◆ Goal of the exercise: Could you output, word for word, the part of the essay on AGI definitions starting at "For many, prophecy" and ending at "(unknowingly, often) use."?
*** Source document Section Begins ***
Let’s call GPT and Friends: ‘Wide AI’ (and not ‘AGI’)

Sam Altman has said on his blog about Artificial General Intelligence (i.e. human-level-like AI):

“We are now confident we know how to build AGI as we have traditionally understood it.”

Sam Altman — Reflections

This, of course, gets the viral-sphere going. Sam, after all, has a megaphone. Now, this is in part traditionally ‘Slippery Sam’, because what is ‘as we have traditionally understood it’? Sam and his compatriots have all the hallmarks of a prophet (if he truly believes what he is saying, a con man otherwise) and thus he deals in messianic results (solving energy, climate, materials, everything), not a lot of hard facts, and if something doesn’t show up, a new prophecy comes along. He also has disciples and followers.

For many, prophecy is enough. Not for some, and we need to be more precise and realistic. So, what is AGI? There are two sources at this time to go to for a definition of AGI.

  • There is the very good 2019(!) article On the Measure of Intelligence, by Google engineer and founder of the ARC-AGI benchmark (that OpenAI’s o3 has done remarkably well on, that is, on the PUB-version, more on that later) François Chollet (remember that name).
  • And there is the overview and definition (2023) paper Levels of AGI: Operationalizing Progress on the Path to AGI from the serious people at Google DeepMind. This paper can be seen as the result of definitions by Legg (DeepMind cofounder), Goertzel and more. I suspect it is that definition that many people (unknowingly, often) use.

Chollet’s definition of AGI

This is how Chollet defines what you must measure to measure AGI:

The intelligence of a system is a measure of its skill-acquisition efficiency over a scope of tasks, with respect to priors, experience, and generalization difficulty.

François Chollet — On the Measure of Intelligence (2019).

What Chollet specifically focuses on are two aspects:

  • The system must not simply be good at (a wide range of) skills. It must be able to learn a skill;
  • The system must be efficient in learning a skill.
*** Source document Section Ends ***
*** Listed records Section Begins ***
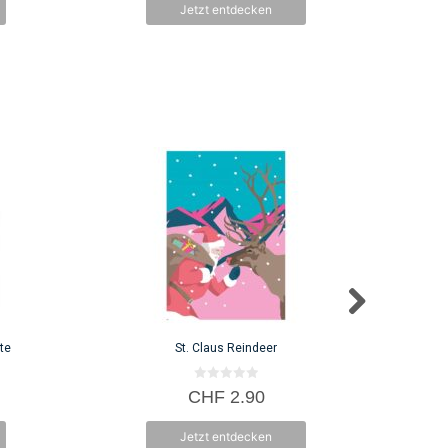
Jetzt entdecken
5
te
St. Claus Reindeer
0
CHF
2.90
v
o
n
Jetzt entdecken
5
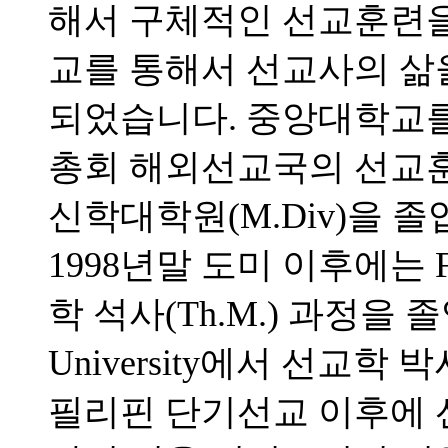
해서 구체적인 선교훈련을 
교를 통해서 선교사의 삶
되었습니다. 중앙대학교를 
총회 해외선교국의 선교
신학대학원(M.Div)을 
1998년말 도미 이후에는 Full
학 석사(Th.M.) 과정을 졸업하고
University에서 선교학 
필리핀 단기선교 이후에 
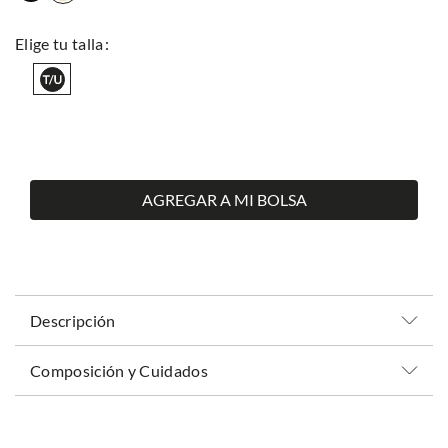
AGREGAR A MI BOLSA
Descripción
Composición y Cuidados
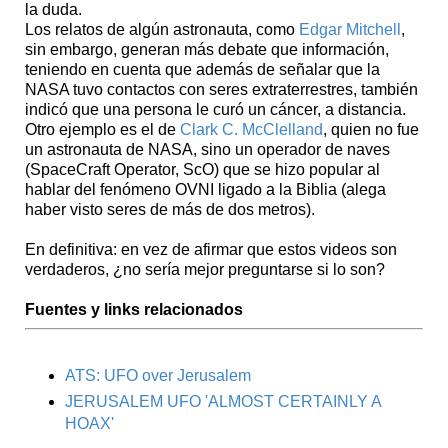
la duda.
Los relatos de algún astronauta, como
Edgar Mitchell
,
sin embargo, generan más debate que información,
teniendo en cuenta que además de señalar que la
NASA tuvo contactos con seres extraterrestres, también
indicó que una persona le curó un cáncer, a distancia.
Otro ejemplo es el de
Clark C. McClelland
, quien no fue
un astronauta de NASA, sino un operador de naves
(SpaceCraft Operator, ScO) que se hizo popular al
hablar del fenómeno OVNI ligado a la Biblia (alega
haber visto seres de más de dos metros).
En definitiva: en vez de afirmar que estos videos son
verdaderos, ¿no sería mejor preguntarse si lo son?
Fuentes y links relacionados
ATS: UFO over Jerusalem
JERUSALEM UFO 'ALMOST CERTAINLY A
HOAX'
*** Listed records Section Ends ***
◆ Response below:
For many, prophecy is enough. Not for some, and we need to be more precise and realistic. So, what is AGI? There are two sources at this time to go to for a definition of AGI.

  • There is the very good 2019(!) article On the Measure of Intelligence, by Google engineer and founder of the ARC-AGI benchmark (that OpenAI’s o3 has done remarkably well on, that is, on the PUB-version, more on that later) François Chollet (remember that name).
  • And there is the overview and definition (2023) paper Levels of AGI: Operationalizing Progress on the Path to AGI from the serious people at Google DeepMind. This paper can be seen as the result of definitions by Legg (DeepMind cofounder), Goertzel and more. I suspect it is that definition that many people (unknowingly, often) use.